Marinated Beef Scented In Curry Leaves
Cooked low and slow until the masala melds into the gravy, this beef curry carries the unmistakable warmth of Kerala spices — black pepper, curry leaves, and coconut. Pair it with steaming rice and a crisp pappadam.
Ingredientsfor 6 servings
- 500 g Beef washed, trimmed and — cubed
- 200 g Potatoes boiled and — cubed
- 1 tsp Kashmiri chilli powder
- 2 tbsp Coriander powder
- 1/2 tsp Turmeric powder
- 1 tbsp Pepper
- 2 tsp Erachi kootu Heat the dry spices below in a pan till fragrant and grind. Use only 2 tsp of the kootu
- 2 tsp Cumins seeds Jeera
- 2 Sticks Cinnamon
- 4 piece Cloves
- 2 piece Cardamom
- 1/4 piece Nutmeg
- 2 tbsp Fennel seeds
- 1 tbsp Pepper corns
- 2 nos Onions roughly — chopped
- 1 tbsp Ginger
- 1 tbsp Garlic paste
- 2 Springs Curry leaves
- 1 Tbs Vinegar
- Salt, to taste
- 100 g Coconut — cut into small pieces and fried in oil till golden
- 50 ml Coconut oil
- Shallots — sliced
- Curry leaves
- Salt, to taste
- Coconut oil
- 1 tsp Mustard seeds
Preparation
Step 1
Marinate the beef with the kootu, masala powder and ginger garlic paste at room temperature for 30 minutes.

————

**AIM 1:**
In the beef curry recipe, how long is the beef marinated, and at what temperature?
**AIM 2:**
Write the next part of the beef curry recipe, starting after its last step.

Extracted data entries:
————

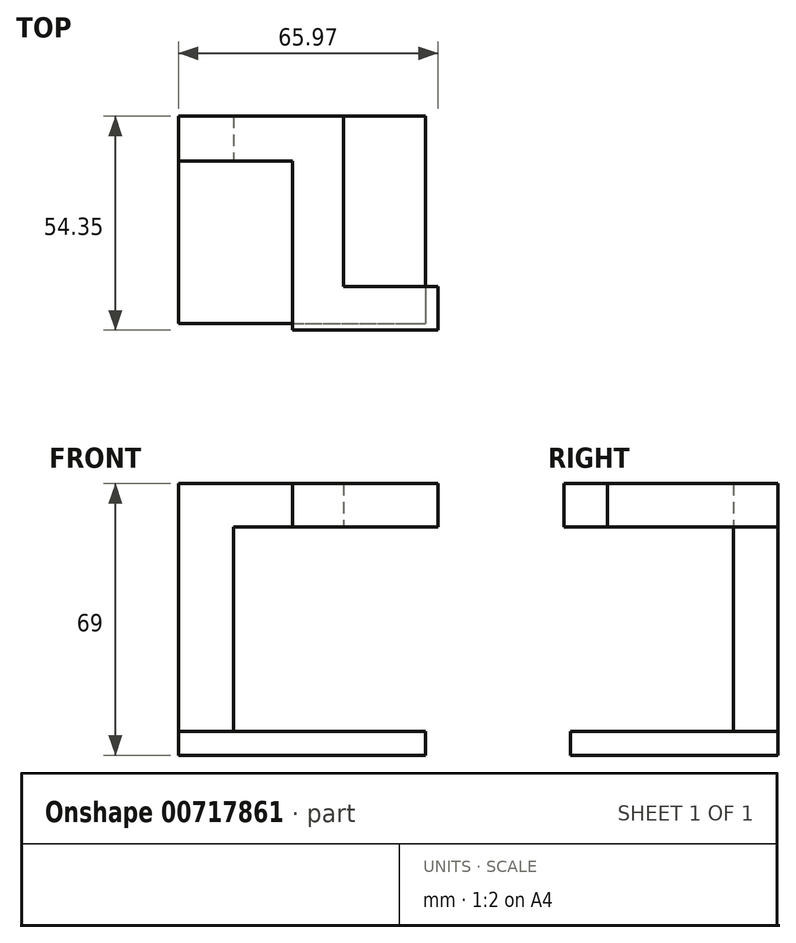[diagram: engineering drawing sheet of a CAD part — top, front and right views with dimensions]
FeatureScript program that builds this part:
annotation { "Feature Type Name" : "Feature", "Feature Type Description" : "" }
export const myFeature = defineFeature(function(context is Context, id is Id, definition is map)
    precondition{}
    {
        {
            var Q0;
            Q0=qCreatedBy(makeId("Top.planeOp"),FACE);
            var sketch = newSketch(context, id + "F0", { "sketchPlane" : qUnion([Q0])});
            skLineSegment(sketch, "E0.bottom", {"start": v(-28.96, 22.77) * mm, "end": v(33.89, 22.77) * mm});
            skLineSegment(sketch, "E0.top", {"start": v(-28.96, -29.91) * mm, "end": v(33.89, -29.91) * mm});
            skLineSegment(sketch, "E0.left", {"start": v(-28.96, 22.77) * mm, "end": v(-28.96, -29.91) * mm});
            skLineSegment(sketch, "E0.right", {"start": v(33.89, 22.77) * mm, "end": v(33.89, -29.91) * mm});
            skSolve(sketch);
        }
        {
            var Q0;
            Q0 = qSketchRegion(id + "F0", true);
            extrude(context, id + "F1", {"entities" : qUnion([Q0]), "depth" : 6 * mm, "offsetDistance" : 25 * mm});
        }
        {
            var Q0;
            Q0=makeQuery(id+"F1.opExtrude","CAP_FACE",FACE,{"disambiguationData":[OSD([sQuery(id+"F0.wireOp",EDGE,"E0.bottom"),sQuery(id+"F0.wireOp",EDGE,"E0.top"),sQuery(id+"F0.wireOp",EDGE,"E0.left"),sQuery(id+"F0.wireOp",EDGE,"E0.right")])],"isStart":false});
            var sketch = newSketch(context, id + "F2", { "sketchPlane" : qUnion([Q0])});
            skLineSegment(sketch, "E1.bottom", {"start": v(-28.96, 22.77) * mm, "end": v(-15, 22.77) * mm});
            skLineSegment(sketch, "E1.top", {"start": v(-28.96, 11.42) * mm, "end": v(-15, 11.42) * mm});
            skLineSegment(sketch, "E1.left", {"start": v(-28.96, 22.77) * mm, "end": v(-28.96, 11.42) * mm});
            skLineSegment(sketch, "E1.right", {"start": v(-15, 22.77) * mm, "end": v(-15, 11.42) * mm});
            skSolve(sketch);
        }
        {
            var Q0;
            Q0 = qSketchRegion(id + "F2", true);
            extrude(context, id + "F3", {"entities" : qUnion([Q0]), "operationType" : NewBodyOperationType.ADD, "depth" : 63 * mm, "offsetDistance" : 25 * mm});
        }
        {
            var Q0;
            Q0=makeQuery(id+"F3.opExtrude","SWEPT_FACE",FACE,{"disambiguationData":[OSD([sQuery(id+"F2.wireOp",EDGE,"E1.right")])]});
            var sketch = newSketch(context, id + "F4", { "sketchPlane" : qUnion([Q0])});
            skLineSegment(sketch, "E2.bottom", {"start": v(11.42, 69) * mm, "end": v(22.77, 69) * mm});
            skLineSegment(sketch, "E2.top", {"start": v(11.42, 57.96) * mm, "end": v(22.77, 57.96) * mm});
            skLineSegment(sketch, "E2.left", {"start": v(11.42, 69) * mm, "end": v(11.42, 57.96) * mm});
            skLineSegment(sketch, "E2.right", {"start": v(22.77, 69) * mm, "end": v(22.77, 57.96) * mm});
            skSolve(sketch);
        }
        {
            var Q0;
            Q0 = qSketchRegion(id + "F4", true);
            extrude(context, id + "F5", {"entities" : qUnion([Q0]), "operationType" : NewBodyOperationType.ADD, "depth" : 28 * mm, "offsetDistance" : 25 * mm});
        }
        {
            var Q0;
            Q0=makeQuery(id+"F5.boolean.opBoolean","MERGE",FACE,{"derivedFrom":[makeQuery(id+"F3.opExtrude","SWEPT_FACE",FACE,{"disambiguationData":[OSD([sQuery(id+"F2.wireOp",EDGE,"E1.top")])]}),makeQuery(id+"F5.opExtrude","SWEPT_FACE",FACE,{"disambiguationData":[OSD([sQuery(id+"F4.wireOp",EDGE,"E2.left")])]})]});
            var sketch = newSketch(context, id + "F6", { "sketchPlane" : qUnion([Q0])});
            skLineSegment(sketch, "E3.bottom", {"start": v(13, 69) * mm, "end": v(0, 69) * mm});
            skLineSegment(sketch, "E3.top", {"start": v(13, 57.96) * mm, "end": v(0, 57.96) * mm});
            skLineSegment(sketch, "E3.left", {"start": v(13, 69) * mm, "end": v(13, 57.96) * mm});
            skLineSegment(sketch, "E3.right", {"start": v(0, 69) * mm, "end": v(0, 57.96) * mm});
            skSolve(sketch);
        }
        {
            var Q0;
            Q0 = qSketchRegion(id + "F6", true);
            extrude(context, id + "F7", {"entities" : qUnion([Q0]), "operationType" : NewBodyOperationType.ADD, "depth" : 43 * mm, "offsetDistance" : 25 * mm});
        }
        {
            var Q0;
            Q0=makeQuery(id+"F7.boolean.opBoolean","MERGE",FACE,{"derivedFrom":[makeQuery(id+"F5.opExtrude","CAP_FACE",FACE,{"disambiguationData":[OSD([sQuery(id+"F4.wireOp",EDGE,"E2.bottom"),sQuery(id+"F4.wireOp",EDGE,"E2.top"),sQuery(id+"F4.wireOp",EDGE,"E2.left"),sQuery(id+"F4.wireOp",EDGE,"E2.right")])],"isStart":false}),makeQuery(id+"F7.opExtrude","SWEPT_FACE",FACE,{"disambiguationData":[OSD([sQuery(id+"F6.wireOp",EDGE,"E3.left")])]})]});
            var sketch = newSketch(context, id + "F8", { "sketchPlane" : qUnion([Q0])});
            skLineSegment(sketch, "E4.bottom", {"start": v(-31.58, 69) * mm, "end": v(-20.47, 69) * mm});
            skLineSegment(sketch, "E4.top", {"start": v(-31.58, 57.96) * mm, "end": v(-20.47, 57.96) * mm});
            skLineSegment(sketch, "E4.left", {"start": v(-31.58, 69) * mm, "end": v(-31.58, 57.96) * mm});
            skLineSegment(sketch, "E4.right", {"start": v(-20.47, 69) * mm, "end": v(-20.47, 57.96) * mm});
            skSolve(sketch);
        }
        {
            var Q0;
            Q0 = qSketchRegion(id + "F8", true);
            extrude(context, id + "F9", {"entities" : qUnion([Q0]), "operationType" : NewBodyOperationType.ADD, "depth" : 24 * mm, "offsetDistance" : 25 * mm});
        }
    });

————

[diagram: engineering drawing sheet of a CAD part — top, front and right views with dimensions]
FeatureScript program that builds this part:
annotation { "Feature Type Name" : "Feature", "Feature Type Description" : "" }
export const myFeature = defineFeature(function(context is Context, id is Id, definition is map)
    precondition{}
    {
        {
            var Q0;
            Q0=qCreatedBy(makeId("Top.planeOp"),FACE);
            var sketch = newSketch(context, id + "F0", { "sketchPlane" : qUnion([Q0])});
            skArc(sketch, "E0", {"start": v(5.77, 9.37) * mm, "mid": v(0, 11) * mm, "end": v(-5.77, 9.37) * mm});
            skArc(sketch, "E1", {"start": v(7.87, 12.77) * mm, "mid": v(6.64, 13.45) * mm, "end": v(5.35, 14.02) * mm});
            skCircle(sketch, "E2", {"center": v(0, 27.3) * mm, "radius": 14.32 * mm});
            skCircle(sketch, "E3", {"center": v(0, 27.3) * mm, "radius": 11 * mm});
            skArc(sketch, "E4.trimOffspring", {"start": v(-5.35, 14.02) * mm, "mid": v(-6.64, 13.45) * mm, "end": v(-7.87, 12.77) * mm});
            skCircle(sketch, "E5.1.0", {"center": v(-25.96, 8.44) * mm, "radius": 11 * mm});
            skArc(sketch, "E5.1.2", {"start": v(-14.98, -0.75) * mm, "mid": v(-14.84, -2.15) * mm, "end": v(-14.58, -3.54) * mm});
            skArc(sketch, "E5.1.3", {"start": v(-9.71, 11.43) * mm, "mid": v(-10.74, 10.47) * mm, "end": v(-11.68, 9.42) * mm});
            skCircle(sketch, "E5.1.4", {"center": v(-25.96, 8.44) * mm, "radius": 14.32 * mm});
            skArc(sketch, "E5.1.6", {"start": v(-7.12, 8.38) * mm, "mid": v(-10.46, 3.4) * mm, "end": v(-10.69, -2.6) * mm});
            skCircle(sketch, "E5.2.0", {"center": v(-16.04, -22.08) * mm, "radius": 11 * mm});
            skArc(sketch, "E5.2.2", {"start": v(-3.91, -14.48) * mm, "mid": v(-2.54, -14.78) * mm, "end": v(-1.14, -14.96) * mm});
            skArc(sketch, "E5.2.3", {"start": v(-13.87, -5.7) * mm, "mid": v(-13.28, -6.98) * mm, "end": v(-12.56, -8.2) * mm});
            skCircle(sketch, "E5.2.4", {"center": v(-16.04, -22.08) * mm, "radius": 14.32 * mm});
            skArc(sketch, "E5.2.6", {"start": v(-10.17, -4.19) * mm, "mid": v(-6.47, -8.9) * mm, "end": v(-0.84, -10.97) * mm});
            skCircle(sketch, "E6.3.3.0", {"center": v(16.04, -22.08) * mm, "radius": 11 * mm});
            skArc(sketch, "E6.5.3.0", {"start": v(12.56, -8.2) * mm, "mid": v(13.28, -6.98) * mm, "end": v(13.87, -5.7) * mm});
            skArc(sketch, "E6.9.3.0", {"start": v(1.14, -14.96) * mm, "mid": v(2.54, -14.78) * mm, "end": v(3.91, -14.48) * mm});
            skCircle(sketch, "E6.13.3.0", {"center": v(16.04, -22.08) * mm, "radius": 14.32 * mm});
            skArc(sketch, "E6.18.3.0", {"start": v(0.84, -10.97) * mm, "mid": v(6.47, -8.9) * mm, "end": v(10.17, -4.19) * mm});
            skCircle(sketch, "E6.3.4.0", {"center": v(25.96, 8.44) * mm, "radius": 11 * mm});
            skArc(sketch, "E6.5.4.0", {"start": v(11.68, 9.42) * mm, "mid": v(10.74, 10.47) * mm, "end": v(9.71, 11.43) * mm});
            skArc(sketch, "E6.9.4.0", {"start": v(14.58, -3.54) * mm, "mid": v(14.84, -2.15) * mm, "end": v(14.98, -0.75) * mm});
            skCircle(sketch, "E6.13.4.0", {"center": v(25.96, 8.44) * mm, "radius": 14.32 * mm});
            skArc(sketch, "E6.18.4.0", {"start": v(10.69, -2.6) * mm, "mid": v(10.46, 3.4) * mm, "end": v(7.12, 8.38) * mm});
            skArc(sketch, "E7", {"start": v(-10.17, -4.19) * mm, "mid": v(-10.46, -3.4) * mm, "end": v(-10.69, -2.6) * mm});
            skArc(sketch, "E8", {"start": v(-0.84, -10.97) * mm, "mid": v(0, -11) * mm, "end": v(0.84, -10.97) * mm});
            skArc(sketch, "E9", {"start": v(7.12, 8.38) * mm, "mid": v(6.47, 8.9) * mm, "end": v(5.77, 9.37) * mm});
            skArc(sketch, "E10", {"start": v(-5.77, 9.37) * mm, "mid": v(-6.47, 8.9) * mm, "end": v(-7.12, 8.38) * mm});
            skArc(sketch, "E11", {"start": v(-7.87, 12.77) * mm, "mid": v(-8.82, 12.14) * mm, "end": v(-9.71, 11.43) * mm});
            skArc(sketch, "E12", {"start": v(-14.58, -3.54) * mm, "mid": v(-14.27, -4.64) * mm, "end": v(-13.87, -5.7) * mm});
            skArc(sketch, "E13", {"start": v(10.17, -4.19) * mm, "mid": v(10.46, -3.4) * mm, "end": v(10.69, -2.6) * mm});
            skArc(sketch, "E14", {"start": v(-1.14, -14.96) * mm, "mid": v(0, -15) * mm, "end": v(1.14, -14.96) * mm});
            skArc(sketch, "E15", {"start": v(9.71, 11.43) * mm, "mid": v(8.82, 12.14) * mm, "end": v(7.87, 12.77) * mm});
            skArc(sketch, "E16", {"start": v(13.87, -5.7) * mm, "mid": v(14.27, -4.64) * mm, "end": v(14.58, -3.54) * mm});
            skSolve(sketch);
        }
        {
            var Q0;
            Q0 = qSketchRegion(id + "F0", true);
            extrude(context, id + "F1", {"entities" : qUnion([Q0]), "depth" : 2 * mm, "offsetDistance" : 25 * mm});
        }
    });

————

**WRITTEN RESPONSE 1:**
For 30 minutes at room temperature.

**WRITTEN RESPONSE 2:**
Step 2
Get a pressure pan add the marinated meat, onions, vinegar, salt, curry leaves and fried coconuts.
Step 3
Stir everything together thoroughly and add sufficient water to cook.(approximately 1/2 to 3/4 cup).
Step 4
Open the cooker, add the boiled potatoes and simmer gently.
Step 5
Cook on simmer to remove any of the remaining liquid.
Step 6
Heat the oil in a large pan, temper beef and potatoes with coconut oil, mustard seeds, curry leaves, shallots.
Step 7
Gently fry on low heat till tender but firm.
Step 8
Taste for seasoning! :- Garnish with curry leaves and serve hot.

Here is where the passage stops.